Six years after the beginning of perestroika, when the Convention on the Prohibition of Chemical Weapons was practically ready, the U.S. and other countries stopped developing chemical weapons, and our press was making a big fuss about the upcoming campaign aimed at converting the VPK [to civilian production]. At that time, at the end of 1990, our director V. Petrunin declared “The nature of capitalism hasn’t changed; our potential enemy remains the same, and that is why it is our duty to keep strengthening our defense power.”
I am not so naive as to think that his opinion is unique. People like our director are disciplined and do exactly what their bosses tell them to do.

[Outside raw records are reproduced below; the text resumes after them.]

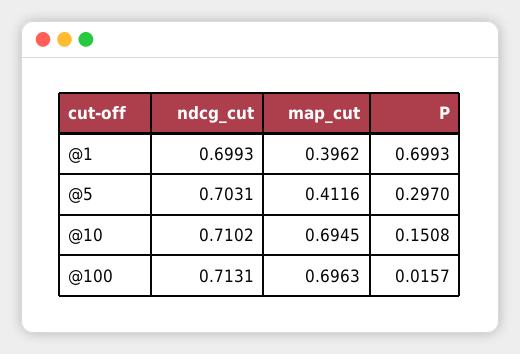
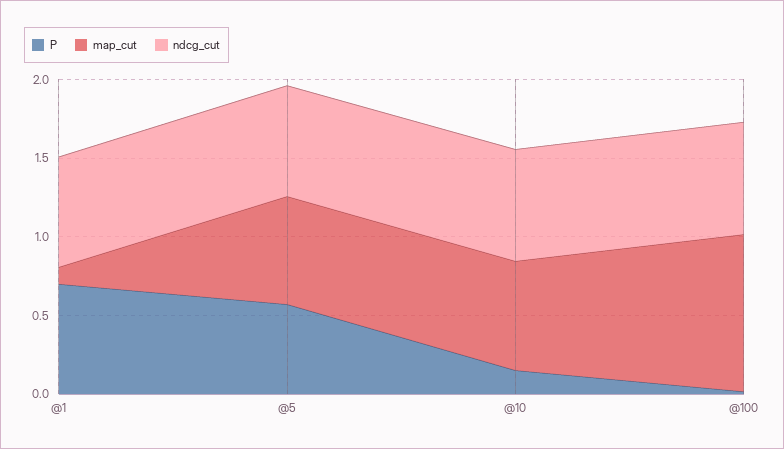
  {
    "ndcg_cut": {
      "@1": 0.6993,
      "@5": 0.7031,
      "@10": 0.7102,
      "@100": 0.7131
    },
    "map_cut": {
-     "@1": 0.3962,
+     "@1": 0.1,
-     "@5": 0.4116,
+     "@5": 0.7,
      "@10": 0.6945,
-     "@100": 0.6963
+     "@100": 1
    },
    "P": {
      "@1": 0.6993,
-     "@5": 0.297,
+     "@5": 0.6,
      "@10": 0.1508,
      "@100": 0.0157
    }
  }

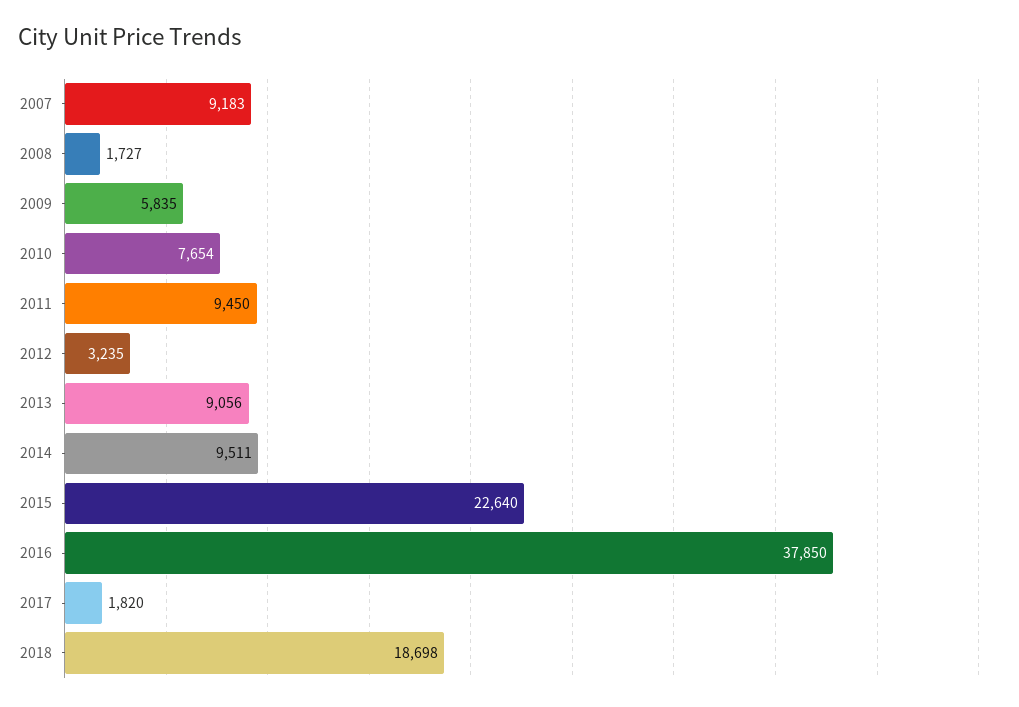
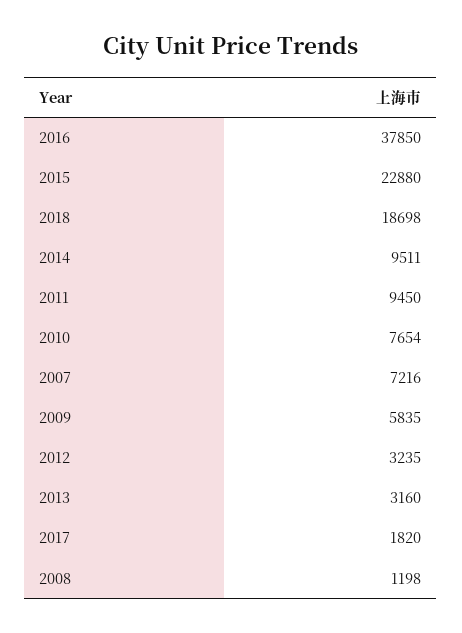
  {
-   "2007": 9183,
+   "2007": 7216,
-   "2008": 1727,
+   "2008": 1198,
    "2009": 5835,
    "2010": 7654,
    "2011": 9450,
    "2012": 3235,
-   "2013": 9056,
+   "2013": 3160,
    "2014": 9511,
-   "2015": 22640,
+   "2015": 22880,
    "2016": 37850,
    "2017": 1820,
    "2018": 18698
  }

It is a characteristic feature. Rumor has it that under his glorious leadership at the former enterprise, they had some problems and could not produce a single precursor. So, he forced all his employees, including the graduate students, to synthesize it in laboratory flasks. Let slaves do it. After a month or two they had synthesized the same amount an industrial unit could produce in one or two days. After that, the director was “riding high” [on his success]. Perhaps no one will investigate how he achieved his “success”.

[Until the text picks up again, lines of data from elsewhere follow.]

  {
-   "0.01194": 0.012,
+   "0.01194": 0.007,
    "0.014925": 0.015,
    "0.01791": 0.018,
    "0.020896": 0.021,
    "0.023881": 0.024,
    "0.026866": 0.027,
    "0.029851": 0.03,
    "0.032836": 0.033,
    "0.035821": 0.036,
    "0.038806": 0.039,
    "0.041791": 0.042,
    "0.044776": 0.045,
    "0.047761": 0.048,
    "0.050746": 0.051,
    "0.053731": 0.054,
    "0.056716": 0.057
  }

It’s not surprising that he tried similar strategies in Moscow. In all sorts of ways he tried to imitate conversion, uttering fine phrases about self-financing and setting up training, but he never forgot about the “savage nature of capitalism.” During the time of the negotiations in Geneva, they built a plant for destroying chemical weapons near Chapaevsk. The state squandered over 300 million rubles on it, and in the end, it was closed due to a massive protest by the residents of the city, because it didn’t meet even elementary safety requirements.
In connection with this fiasco, not a single hair fell from the heads, either of our clever director, or of his superiors. And what were they to blame for? They unflaggingly supported each other, following the basic policy of the VPK which was focused on taming this very “savage nature.” They were busy developing a more modern type of chemical weapon, and its testing was carried out at an open test [site] in one of the most ecologically unsafe regions.

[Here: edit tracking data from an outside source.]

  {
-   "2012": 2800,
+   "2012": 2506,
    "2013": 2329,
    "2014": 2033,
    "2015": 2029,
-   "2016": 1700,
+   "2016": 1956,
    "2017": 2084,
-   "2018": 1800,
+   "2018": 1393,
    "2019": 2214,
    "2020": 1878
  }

Finally, the work was completed successfully, and in April of that year the director and his bosses received Lenin Prizes. The heroes of the VPK are not particularly worried that more than 70,000 [metric] tons of chemical agents are kept in warehouses, which is extremely dangerous, and that the state is too impoverished to finance their destruction. Most likely they will not be destroyed in this century. Perhaps, we can expect help from the West…
The representatives of the VPK have started to actively study the West, and they are not at all self-conscious about their status as top-secret VIPs, because they know perfectly well that the regime of secrecy was invented for slaves, to scare them and to subjugate them. That is why they [VPK representatives] can easily go on business trips to the U.S., England, West Germany, and other countries. This would mean nothing, if we didn’t know the true face of the VPK and its representatives. No, specialists hardly ever go to the West, since the bosses usually think that they can’t be trusted. Those trips are for the director and his closest associates, who you can’t call specialists even your wildest imagination. These are the same people who are running around at the negotiations in Geneva, once more trying to make fools out of their Western partners. On the other hand, I think they [the West] have already realized who they are dealing with.